━━━ Exercise material

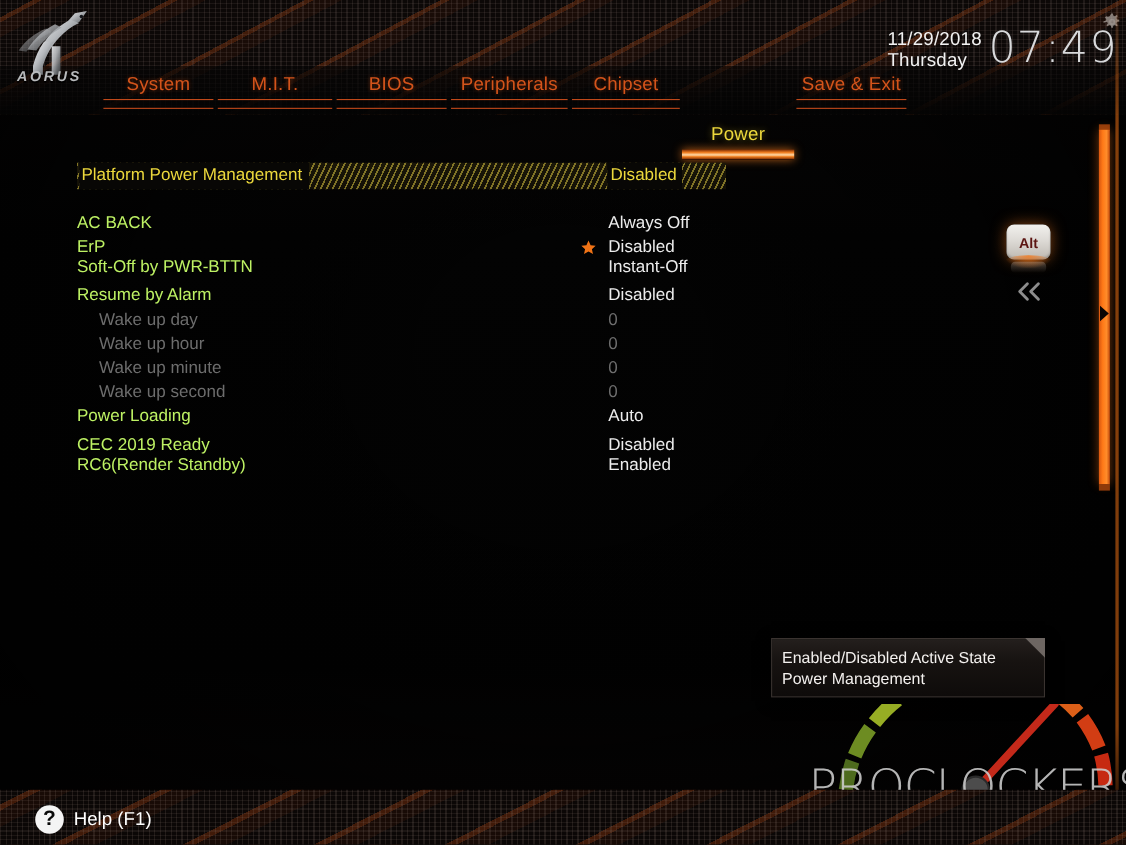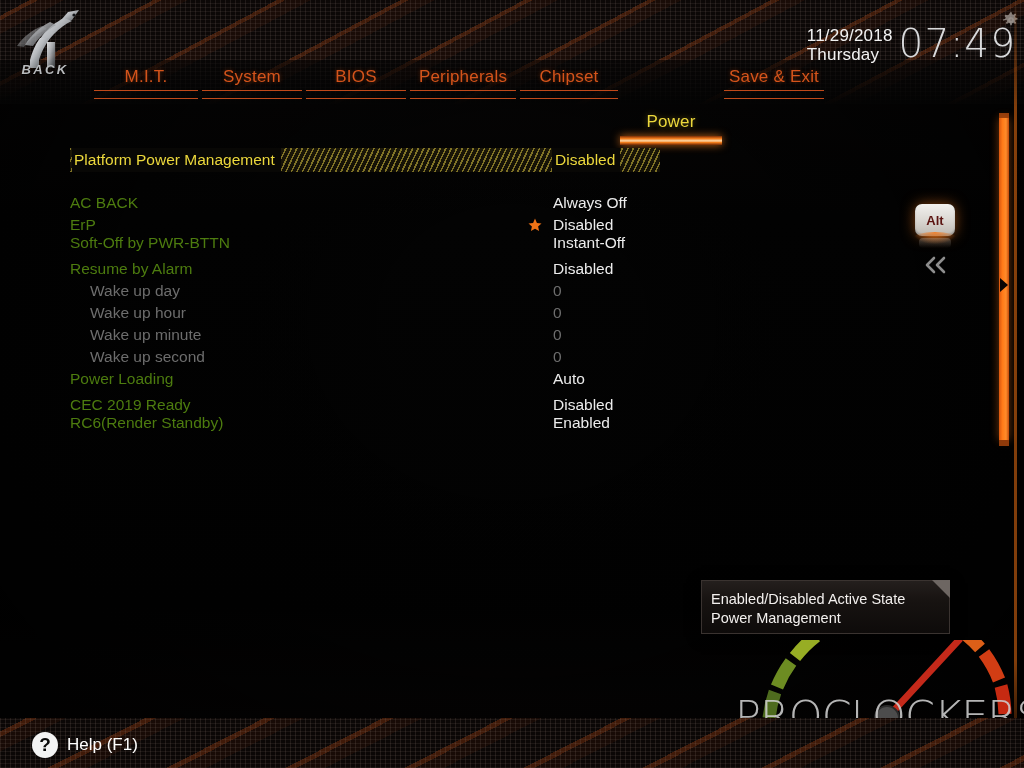--- a/index.html
+++ b/index.html
@@ -98,21 +98,21 @@
   }
   .tab.active .tab-rule{
     border:0;height:9px;bottom:4px;left:0;right:0;
     background:linear-gradient(180deg,#7a2c05 0%,#ef7a1c 28%,#ffd9a8 54%,#f07c1c 72%,#6d2704 100%);
     box-shadow:0 0 9px rgba(240,124,28,.75);
   }
 
   
   .settings{position:absolute;left:0;top:0;width:1024px;height:768px;}
   .row{position:absolute;left:70px;width:600px;height:22px;display:flex;align-items:center;}
-  .row .lbl{position:absolute;left:0;top:0;font-size:15.5px;line-height:22px;color:#4d7c0f;white-space:nowrap;}
+  .row .lbl{position:absolute;left:0;top:0;font-size:15.5px;line-height:22px;color:#bef264;white-space:nowrap;}
   .row .val{position:absolute;left:483px;top:0;font-size:15.5px;line-height:22px;color:#ececec;white-space:nowrap;}
   .row.sub .lbl{left:20px;color:#6d6d6d;}
   .row.sub .val{color:#6d6d6d;}
   .row .star{
     position:absolute;left:458px;top:4px;width:14px;height:14px;
   }
 
   
   .band{
     position:absolute;left:70px;top:148px;width:590px;height:24px;
@@ -248,46 +248,46 @@
         </defs>
         <path d="M62 10 L73 8 L66 18 L50 24 Z" fill="url(#agrad)"></path>
         <path d="M58 16 C50 20 42 26 36 34 C30 42 27 50 25 58 L33 58 C36 48 41 39 48 32 C53 27 59 22 66 19 Z" fill="url(#agrad)"></path>
         <path d="M44 20 C34 25 25 33 19 43 L27 44 C33 35 41 28 50 23 Z" fill="url(#agrad)" opacity=".75"></path>
         <path d="M36 24 C26 28 17 35 11 44 L18 45 C24 37 32 31 41 27 Z" fill="url(#agrad)" opacity=".45"></path>
         <path d="M34 36 C29 43 26 50 24 58 L24 66 L33 66 L33 56 C35 48 38 42 43 36 Z" fill="url(#agrad)"></path>
         <path d="M41 40 L49 40 L49 66 L41 66 Z" fill="url(#agrad)" opacity=".9"></path>
         <circle cx="68" cy="13" r="1.6" fill="#14161a"></circle>
       </svg>
     </div>
-    <div class="logo-text">BACK</div>
+    <div class="logo-text">AORUS</div>
 
     <div class="gear-top">
       <svg viewBox="0 0 24 24" width="18" height="18">
         <g fill="#b9b2ab">
           <path d="M12 8.2a3.8 3.8 0 1 0 0 7.6 3.8 3.8 0 0 0 0-7.6zm0 2a1.8 1.8 0 1 1 0 3.6 1.8 1.8 0 0 1 0-3.6z"></path>
           <path d="M11 1.6h2l.4 2.6 2 .8 2.1-1.6 1.4 1.4-1.6 2.1.8 2 2.6.4v2l-2.6.4-.8 2 1.6 2.1-1.4 1.4-2.1-1.6-2 .8-.4 2.6h-2l-.4-2.6-2-.8-2.1 1.6-1.4-1.4 1.6-2.1-.8-2L1.6 13v-2l2.6-.4.8-2-1.6-2.1 1.4-1.4L6.9 5.7l2-.8z" opacity=".85"></path>
         </g>
       </svg>
     </div>
 
     <div class="clock-wrap">
       <div class="clock-date">
         <div class="d1">11/29/2018</div>
         <div class="d2">Thursday</div>
       </div>
       <div class="clock-time">07:49</div>
     </div>
 
     <div class="tabs" id="tabs">
+        <div class="tab" style="width: 104px;">
+          <span class="tab-label">System</span>
+          <span class="tab-rule"></span>
+        </div>
         <div class="tab" style="width: 108px;">
           <span class="tab-label">M.I.T.</span>
-          <span class="tab-rule"></span>
-        </div>
-        <div class="tab" style="width: 104px;">
-          <span class="tab-label">System</span>
           <span class="tab-rule"></span>
         </div>
         <div class="tab" style="width: 104px;">
           <span class="tab-label">BIOS</span>
           <span class="tab-rule"></span>
         </div>
         <div class="tab" style="width: 110px;">
           <span class="tab-label">Peripherals</span>
           <span class="tab-rule"></span>
         </div>

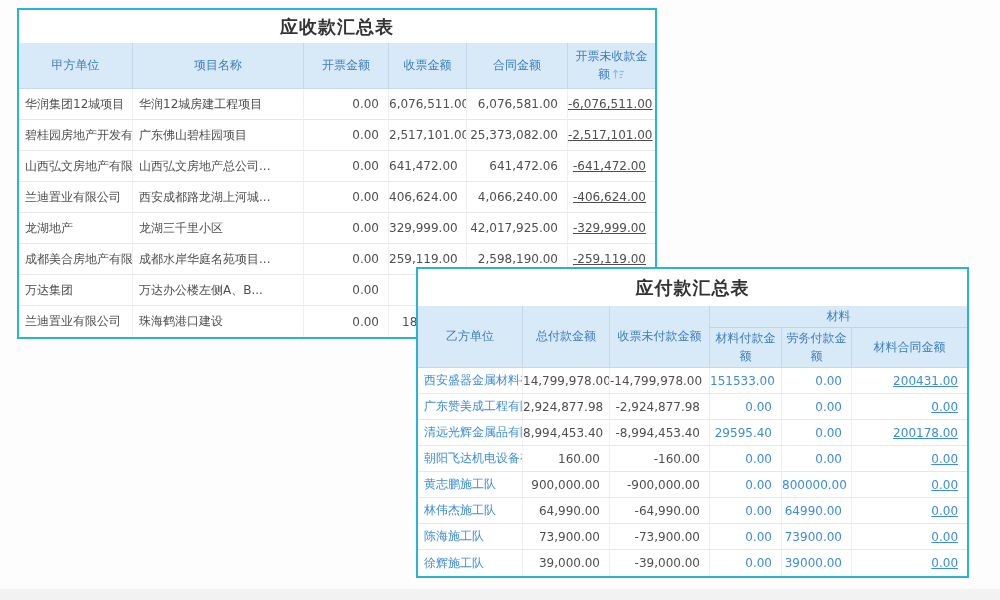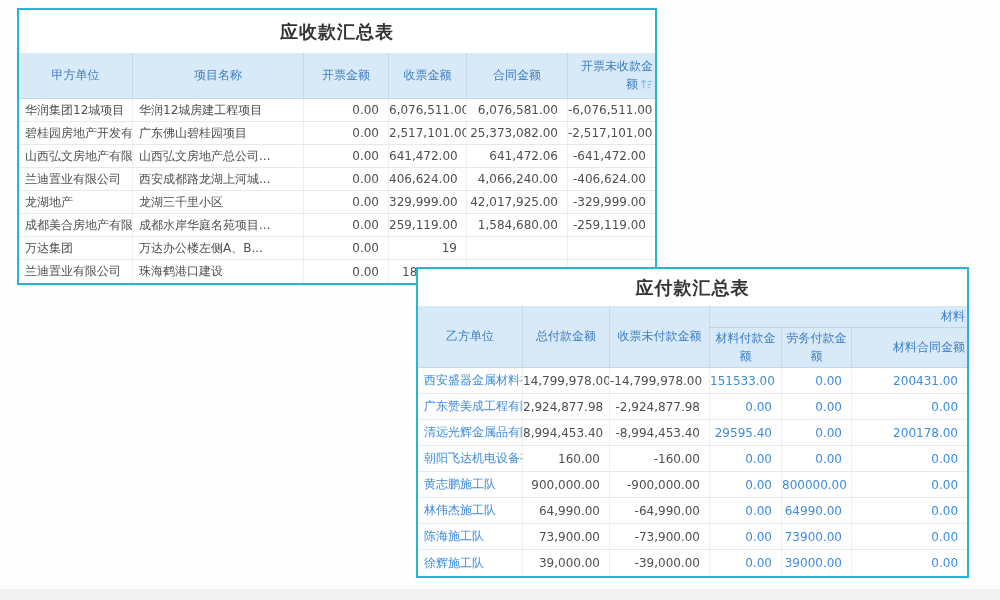--- a/index.html
+++ b/index.html
@@ -15,42 +15,42 @@
     background:#ffffff;
     border:2px solid #28b4d9;
   }
   #t1 { left:17px; top:8px;  width:640px; }
   #t2 { left:416px; top:267px; width:553px; }
   .tbl-title {
     display:flex; align-items:center; justify-content:center;
     font-size:18px; font-weight:bold; color:#333333;
     letter-spacing:1px;
   }
-  #t1 .tbl-title { height:43px;font-family:Liberation Serif, serif; }
+  #t1 .tbl-title { height:33px;font-family:Liberation Serif, serif; }
   #t2 .tbl-title { height:37px; }
   table { border-collapse:separate; border-spacing:0; table-layout:fixed; width:100%; }
   th {
     background:#d8eaf8; color:#3d7ec0; font-weight:normal; font-size:12px;
     text-align:center; vertical-align:middle;
     border-right:1px solid #c3d8ec; border-bottom:1px solid #c3d8ec;
     padding:2px 2px; line-height:1.45;
   }
-  th:last-child { border-right:none;text-align:right; }
+  th:last-child { border-right:none; }
   #t1 thead th { height:46px; }
   #t2 thead tr.group-row th.span-cell { height:60px; }
   #t2 thead th.group-head { height:22px; border-right:none; border-bottom:1px solid #bcd5ec; }
   #t2 thead tr.sub-row th { height:38px; }
   td {
     font-size:12px; color:#4f4f4f; vertical-align:middle;
     border-right:1px solid #efefef; border-bottom:1px solid #e8e8e8;
     overflow:hidden; white-space:nowrap;
   }
-  td:last-child { border-right:none; }
+  td:last-child { border-right:none;text-decoration:underline; }
   tr:last-child td { border-bottom:none; }
-  #t1 tbody td { height:23px;margin-top:20px; }
+  #t1 tbody td { height:31px;margin-top:20px; }
   #t2 tbody td { height:26px; }
   td.txt { text-align:left; padding-left:6px; }
   td.num { text-align:right; padding-right:9px; }
   td.blue { color:#3e8cdc; }
   
   #t1 tbody tr:nth-child(8) td:nth-child(4),
   #t1 tbody tr:nth-child(9) td:nth-child(4) { text-align:left; padding-left:13px; }
   .sort-ic { vertical-align:-2px; margin-left:2px; }
   .bottom-strip {
     position:absolute; left:0; bottom:0; width:1000px; height:11px;
@@ -130,21 +130,21 @@
             <td class="num">0.00</td>
             <td class="num">329,999.00</td>
             <td class="num">42,017,925.00</td>
             <td class="num">-329,999.00</td>
           </tr>
           <tr>
             <td class="txt">成都美合房地产有限...</td>
             <td class="txt">成都水岸华庭名苑项目...</td>
             <td class="num">0.00</td>
             <td class="num">259,119.00</td>
-            <td class="num">1,584,680.00</td>
+            <td class="num">2,598,190.00</td>
             <td class="num">-259,119.00</td>
           </tr>
           <tr>
             <td class="txt">万达集团</td>
             <td class="txt">万达办公楼左侧A、B...</td>
             <td class="num">0.00</td>
             <td class="num">19</td>
             <td class="num"></td>
             <td class="num"></td>
           </tr>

━━━━━━

• **What to work on**: Find how many lines contain "fill" in the data. Write that number and nothing else.

• **Response below**: 8